Adam Marshall will call for the resignation of the health district CEO if a list of health services for local communities is not met.
He has tabled a motion in State Parliament calling on the CEO of Hunter New England Health, Michael DiRienzo, to resign, or be terminated, should local hospitals not be fully staffed and full services restored.
The Northern Tablelands MP said there was deep concern with the actions of the Hunter New England Health CEO "cannibalising" various services and staff from outlying health facilities to support larger centres, especially the district's hub at Newcastle.
In the notice of motion, which will likely be deabated in state parliament next week, Mr Marshall calls for the parliament to move five motions, including to call on the CEO to fully staff and resource all hospitals and health facilities outside Newcastle - particularly within the Northern Tablelands - to allow the full functioning once again of Intensive Care Units, operating theatres and other critical acute services, and to ensure patients were treated as close to home as possible.

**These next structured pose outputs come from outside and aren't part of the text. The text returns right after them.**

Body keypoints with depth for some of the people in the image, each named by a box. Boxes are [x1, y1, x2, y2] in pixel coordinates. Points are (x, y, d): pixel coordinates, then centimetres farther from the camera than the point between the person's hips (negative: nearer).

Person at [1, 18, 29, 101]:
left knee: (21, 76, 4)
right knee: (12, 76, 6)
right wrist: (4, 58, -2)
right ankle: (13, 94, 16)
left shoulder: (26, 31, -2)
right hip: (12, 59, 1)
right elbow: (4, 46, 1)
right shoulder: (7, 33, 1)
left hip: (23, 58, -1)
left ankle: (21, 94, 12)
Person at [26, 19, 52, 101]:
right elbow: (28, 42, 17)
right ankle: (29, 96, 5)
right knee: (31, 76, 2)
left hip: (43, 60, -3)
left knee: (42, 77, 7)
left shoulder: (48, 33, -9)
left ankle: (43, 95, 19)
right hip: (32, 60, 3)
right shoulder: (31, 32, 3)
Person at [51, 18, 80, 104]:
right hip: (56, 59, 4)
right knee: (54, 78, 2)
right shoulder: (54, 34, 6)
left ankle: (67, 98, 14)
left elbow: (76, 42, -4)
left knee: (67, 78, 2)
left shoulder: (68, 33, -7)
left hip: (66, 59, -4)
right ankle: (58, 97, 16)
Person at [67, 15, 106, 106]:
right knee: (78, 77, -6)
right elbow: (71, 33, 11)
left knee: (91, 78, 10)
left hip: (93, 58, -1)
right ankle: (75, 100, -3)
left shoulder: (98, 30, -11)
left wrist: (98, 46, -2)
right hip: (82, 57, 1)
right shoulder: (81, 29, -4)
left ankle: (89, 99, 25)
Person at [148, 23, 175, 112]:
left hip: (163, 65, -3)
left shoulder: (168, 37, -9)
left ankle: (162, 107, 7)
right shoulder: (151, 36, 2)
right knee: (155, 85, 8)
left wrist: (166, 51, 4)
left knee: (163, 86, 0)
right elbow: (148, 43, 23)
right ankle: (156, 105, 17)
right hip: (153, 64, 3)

He then calls for the CEO's resignation or termination of employment should those terms not be met.
Mr Marshall is calling for a comprehensive investigation into the feasibility and benefits of dismantling the Hunter New England Health District and reconstituting the former New England Area Health District and said he supported the establishment of a dedicated NSW Department of Regional Health.
The notice follows a unanimous vote recently by eight local mayors as part of the New England Joint Organisation of councils (NEJO) to investigate splitting the Hunter New England Local Health District.
The move proposes resurrecting the old Hunter and New England Health Districts and, if successful, establishing Tamworth as the centre of the local health district.
However, a former district health chair has said while the move would be better, a return to boundaries similar to the early 90s where local communities managed their own health services would be ideal.
In 2004 the government reduced the number of area health services across the state from 17 to eight with New England and the Hunter merged with parts of the Mid North Coast, creating the current district.